**Data shown**:
+++

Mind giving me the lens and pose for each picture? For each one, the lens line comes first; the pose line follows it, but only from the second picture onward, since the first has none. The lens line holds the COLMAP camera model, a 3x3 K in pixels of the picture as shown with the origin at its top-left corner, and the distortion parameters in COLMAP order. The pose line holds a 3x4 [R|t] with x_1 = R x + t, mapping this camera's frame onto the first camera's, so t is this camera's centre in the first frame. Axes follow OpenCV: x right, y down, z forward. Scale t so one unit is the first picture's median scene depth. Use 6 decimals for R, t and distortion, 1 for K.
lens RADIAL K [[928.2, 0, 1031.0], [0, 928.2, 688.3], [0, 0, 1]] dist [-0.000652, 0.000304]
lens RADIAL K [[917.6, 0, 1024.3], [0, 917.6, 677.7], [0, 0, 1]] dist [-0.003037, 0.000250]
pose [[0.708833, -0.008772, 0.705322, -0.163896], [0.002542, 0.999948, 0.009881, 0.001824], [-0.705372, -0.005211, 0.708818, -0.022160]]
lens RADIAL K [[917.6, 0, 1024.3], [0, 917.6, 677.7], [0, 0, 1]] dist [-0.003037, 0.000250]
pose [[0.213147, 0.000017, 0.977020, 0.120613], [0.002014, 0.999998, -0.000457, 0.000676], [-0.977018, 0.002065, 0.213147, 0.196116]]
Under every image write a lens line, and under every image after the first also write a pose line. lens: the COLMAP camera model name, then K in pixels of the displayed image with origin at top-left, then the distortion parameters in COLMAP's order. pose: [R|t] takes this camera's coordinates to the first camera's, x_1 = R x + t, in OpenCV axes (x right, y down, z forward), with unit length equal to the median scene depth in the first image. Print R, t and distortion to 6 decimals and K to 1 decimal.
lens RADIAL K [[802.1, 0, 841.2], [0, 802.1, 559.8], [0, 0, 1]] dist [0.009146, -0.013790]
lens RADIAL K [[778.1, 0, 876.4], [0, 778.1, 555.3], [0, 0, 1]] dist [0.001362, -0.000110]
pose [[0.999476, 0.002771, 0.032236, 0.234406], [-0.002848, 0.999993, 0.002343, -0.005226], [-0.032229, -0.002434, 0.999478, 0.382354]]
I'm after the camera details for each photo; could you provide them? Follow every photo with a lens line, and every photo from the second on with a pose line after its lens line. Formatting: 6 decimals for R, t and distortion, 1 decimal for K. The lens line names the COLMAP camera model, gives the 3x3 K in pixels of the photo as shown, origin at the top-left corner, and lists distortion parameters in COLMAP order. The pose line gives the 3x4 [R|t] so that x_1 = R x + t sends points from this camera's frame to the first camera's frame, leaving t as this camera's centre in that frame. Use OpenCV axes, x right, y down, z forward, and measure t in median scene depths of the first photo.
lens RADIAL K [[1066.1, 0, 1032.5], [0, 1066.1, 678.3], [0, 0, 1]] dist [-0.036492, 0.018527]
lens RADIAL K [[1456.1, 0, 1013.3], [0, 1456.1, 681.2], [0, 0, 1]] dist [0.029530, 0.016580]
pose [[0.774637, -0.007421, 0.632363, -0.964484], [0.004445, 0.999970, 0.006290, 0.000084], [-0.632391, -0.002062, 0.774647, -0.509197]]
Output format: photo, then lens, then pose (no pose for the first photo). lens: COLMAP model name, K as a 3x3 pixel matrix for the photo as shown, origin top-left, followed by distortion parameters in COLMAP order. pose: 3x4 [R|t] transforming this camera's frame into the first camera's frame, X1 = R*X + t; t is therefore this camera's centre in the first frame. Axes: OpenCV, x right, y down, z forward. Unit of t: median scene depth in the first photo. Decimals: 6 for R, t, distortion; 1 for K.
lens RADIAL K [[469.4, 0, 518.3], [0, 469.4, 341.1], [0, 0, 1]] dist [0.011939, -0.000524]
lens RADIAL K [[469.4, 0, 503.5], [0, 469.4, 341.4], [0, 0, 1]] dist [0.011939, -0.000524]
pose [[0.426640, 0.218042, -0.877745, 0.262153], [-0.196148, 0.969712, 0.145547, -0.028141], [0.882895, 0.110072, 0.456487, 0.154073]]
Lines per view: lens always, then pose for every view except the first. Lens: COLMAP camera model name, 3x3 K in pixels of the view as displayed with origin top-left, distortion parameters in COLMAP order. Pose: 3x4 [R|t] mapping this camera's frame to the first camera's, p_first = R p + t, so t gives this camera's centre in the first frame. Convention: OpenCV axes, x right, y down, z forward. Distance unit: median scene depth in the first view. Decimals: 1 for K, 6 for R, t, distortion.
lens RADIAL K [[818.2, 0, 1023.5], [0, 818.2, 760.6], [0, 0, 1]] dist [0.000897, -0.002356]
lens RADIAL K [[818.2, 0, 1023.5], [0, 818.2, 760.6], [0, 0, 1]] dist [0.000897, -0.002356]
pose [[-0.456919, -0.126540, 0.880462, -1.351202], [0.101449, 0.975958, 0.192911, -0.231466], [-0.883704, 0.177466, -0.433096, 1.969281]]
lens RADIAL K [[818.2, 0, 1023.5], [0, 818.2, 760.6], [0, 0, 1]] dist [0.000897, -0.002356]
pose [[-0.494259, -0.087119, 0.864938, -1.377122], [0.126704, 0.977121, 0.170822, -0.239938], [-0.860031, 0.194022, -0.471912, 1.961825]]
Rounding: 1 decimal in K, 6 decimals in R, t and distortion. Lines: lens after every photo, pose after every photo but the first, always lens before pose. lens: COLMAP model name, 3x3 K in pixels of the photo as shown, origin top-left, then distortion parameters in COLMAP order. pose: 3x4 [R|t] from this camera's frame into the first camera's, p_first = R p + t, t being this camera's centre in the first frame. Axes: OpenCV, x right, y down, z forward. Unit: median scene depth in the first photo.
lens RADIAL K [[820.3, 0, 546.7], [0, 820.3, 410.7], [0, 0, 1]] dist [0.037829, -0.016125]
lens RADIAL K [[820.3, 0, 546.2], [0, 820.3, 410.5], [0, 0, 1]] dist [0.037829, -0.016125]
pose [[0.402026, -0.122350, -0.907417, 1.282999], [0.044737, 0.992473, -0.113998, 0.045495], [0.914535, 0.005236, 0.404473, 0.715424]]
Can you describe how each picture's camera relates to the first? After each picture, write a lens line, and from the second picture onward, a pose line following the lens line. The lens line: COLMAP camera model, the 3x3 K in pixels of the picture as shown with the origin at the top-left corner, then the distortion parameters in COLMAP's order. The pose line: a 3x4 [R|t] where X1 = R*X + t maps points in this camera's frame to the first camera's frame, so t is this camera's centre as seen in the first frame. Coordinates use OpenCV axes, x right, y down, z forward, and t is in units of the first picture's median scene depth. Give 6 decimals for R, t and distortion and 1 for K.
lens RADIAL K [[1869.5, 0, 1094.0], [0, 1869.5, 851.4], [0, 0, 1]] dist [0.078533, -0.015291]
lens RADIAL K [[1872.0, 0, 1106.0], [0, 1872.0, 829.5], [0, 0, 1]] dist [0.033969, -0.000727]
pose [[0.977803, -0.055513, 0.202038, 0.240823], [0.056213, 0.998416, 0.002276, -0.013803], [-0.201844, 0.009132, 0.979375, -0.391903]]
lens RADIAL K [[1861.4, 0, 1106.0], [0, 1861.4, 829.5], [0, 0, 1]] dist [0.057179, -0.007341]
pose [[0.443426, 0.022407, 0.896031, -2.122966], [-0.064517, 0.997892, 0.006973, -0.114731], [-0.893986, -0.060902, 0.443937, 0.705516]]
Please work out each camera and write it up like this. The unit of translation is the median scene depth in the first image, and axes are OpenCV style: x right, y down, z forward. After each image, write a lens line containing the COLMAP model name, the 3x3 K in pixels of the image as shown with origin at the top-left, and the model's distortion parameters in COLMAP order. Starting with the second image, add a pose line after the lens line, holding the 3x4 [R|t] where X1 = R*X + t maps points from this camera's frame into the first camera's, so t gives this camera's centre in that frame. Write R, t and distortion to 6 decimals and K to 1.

+++

**Problem details**: Arrange the lines from the one with "Output format: photo, then" to the one with "0.194022, -0.471912, 1.961825]]", both included, as a numbered list, skipping any blank lines.

**Task response**:
1. Output format: photo, then lens, then pose (no pose for the first photo). lens: COLMAP model name, K as a 3x3 pixel matrix for the photo as shown, origin top-left, followed by distortion parameters in COLMAP order. pose: 3x4 [R|t] transforming this camera's frame into the first camera's frame, X1 = R*X + t; t is therefore this camera's centre in the first frame. Axes: OpenCV, x right, y down, z forward. Unit of t: median scene depth in the first photo. Decimals: 6 for R, t, distortion; 1 for K.
2. lens RADIAL K [[469.4, 0, 518.3], [0, 469.4, 341.1], [0, 0, 1]] dist [0.011939, -0.000524]
3. lens RADIAL K [[469.4, 0, 503.5], [0, 469.4, 341.4], [0, 0, 1]] dist [0.011939, -0.000524]
4. pose [[0.426640, 0.218042, -0.877745, 0.262153], [-0.196148, 0.969712, 0.145547, -0.028141], [0.882895, 0.110072, 0.456487, 0.154073]]
5. Lines per view: lens always, then pose for every view except the first. Lens: COLMAP camera model name, 3x3 K in pixels of the view as displayed with origin top-left, distortion parameters in COLMAP order. Pose: 3x4 [R|t] mapping this camera's frame to the first camera's, p_first = R p + t, so t gives this camera's centre in the first frame. Convention: OpenCV axes, x right, y down, z forward. Distance unit: median scene depth in the first view. Decimals: 1 for K, 6 for R, t, distortion.
6. lens RADIAL K [[818.2, 0, 1023.5], [0, 818.2, 760.6], [0, 0, 1]] dist [0.000897, -0.002356]
7. lens RADIAL K [[818.2, 0, 1023.5], [0, 818.2, 760.6], [0, 0, 1]] dist [0.000897, -0.002356]
8. pose [[-0.456919, -0.126540, 0.880462, -1.351202], [0.101449, 0.975958, 0.192911, -0.231466], [-0.883704, 0.177466, -0.433096, 1.969281]]
9. lens RADIAL K [[818.2, 0, 1023.5], [0, 818.2, 760.6], [0, 0, 1]] dist [0.000897, -0.002356]
10. pose [[-0.494259, -0.087119, 0.864938, -1.377122], [0.126704, 0.977121, 0.170822, -0.239938], [-0.860031, 0.194022, -0.471912, 1.961825]]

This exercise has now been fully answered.